明日の広告

佐藤尚之さんの著作。

副題含めたタイトルは「明日の広告 変化した消費者とコミュニケーションする方法」。

氏は、CMプランナーなどを経て、現在はクリエイティブ・ディレクター(というかコミュニケーション・デザイナー=広告を効果的にデザインする人)かな。。

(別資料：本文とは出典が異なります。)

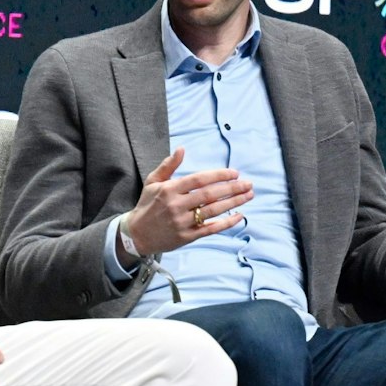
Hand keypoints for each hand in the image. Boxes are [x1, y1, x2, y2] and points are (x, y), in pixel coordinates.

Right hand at [121, 148, 252, 259]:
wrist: (136, 235)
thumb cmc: (147, 205)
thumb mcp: (153, 182)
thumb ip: (168, 166)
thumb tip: (181, 149)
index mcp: (170, 189)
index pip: (199, 180)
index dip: (219, 175)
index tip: (235, 173)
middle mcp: (177, 205)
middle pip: (210, 195)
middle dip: (232, 188)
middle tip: (249, 184)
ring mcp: (182, 222)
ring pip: (213, 211)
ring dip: (234, 203)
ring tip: (249, 195)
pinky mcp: (187, 237)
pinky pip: (211, 229)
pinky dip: (226, 223)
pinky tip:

自分が買ったときはそうでも無かったが、最近本屋で特集を組んで平積みされている。
そこそこ売れているのだろう。。

目次は以下の通り。

はじめに 〜「なんだか小難しい時代になっちゃったな」とお嘆きの貴方に
第1章 消費者へのラブレターの渡し方 〜広告という名の「口説き」の構造
第2章 広告はこんなにモテなくなった 〜変化した消費者と広告の20年
第3章 変化した消費者を待ち伏せる7つの方法 〜彼らとの偶然を装って出会うために
第4章 消費者をもっともっとよく見る 〜コミュニケーション・デザインの初動
第5章 とことん消費者本位に考える 〜スラムダンク一億冊感謝キャンペーンより
第6章 クリエイティブの重要性 〜商品丸裸時代とネオ茶の間の出現
第7章 すべては消費者のために 〜消費者本位なチームづくり
おしまいに 〜楽しくエキサイティングな時代なのだ

内容は結構ありきたりだと思う。

メッセージはずばり「消費者本位」という一点。

今までの広告構造、それが通用しなくなっている現在、ネットが普及し消費者が情報発信する時代の広告手法とは?

著者が実践した手法や具体例を踏まえて、今後は「消費者本位」の広告づくりを行っていく重要性を説いてる。

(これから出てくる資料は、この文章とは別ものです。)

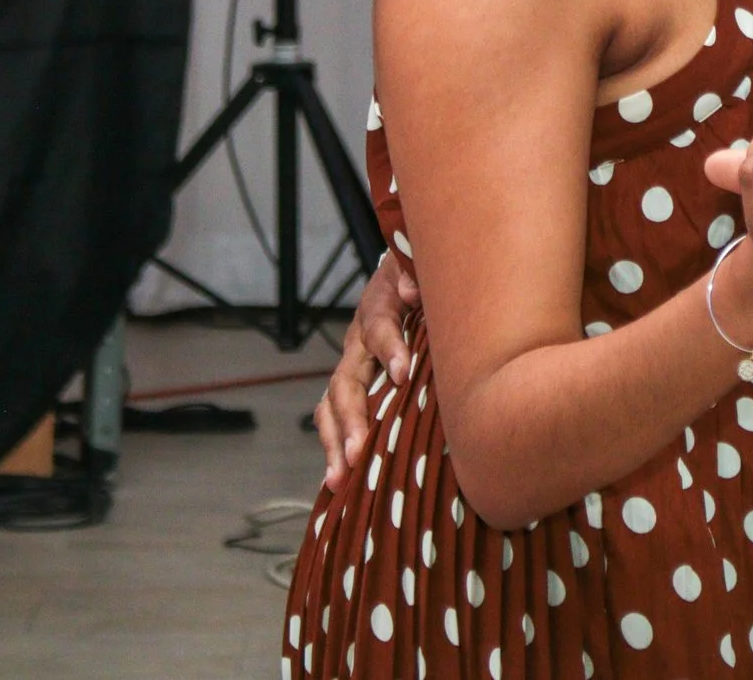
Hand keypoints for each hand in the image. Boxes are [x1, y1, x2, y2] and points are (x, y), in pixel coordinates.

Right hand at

ターゲットは若手の広告マンや、既存の(既に重鎮となった)広告業界のおじさま達だろうか。。
つまり、こんな当たり前の内容の本が売れるということは、現在の広告業界はこうなっていない証明だろうと思う。業界関係者へ向けたメッセージとして読むと、それがよく伝わってくる。

メッセージは理解できるし、著者の真摯な態度は共感できるのだが。。

正直、一消費者としては、こんなコト当たり前でしょ?って内容。
逆にネットがこれだけ普及してるのに、企業のマーケティング担当は今まで何してたの?と突っ込みたくなる。

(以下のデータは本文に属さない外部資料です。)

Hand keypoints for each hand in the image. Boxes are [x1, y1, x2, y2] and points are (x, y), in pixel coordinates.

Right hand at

広告代理店やコンサルの問題もあるだろうが、企業側の問題の方が大きいように思う。経営戦略的な要素も入ってくるので。

セクショナリズムが徹底しすぎて、横断的なコミュニケーション戦略を仮に立てたとしても、マーケティング主担当者(本では「コミュニケーション・デザイナー」と読んでるが)に権限が十分に与えられておらず、実施ができないってことなのだろう。

マーケティングの重要性は認識しており、その軸で現在転職活動中だが、その1要素でもある「広告」のこういう状況を知ると、ちょっと暗澹たる気持ちになってくる。なんとなく予想はしてたのだけども。。

それだけ、日本には「マーケティング」という概念がまだまだ普及していないってことか。。
そのことを知ることが出来ただけでも、この本を読んだ意味はあったかな。

まぁ、広告業界に居る人であれば、一読しといて損は無いと思う。
ただし買わなくて良い。
立ち読みで十分に読める程度の内容なので。

しかし、大丈夫かね、今後の日本の広告業界。。。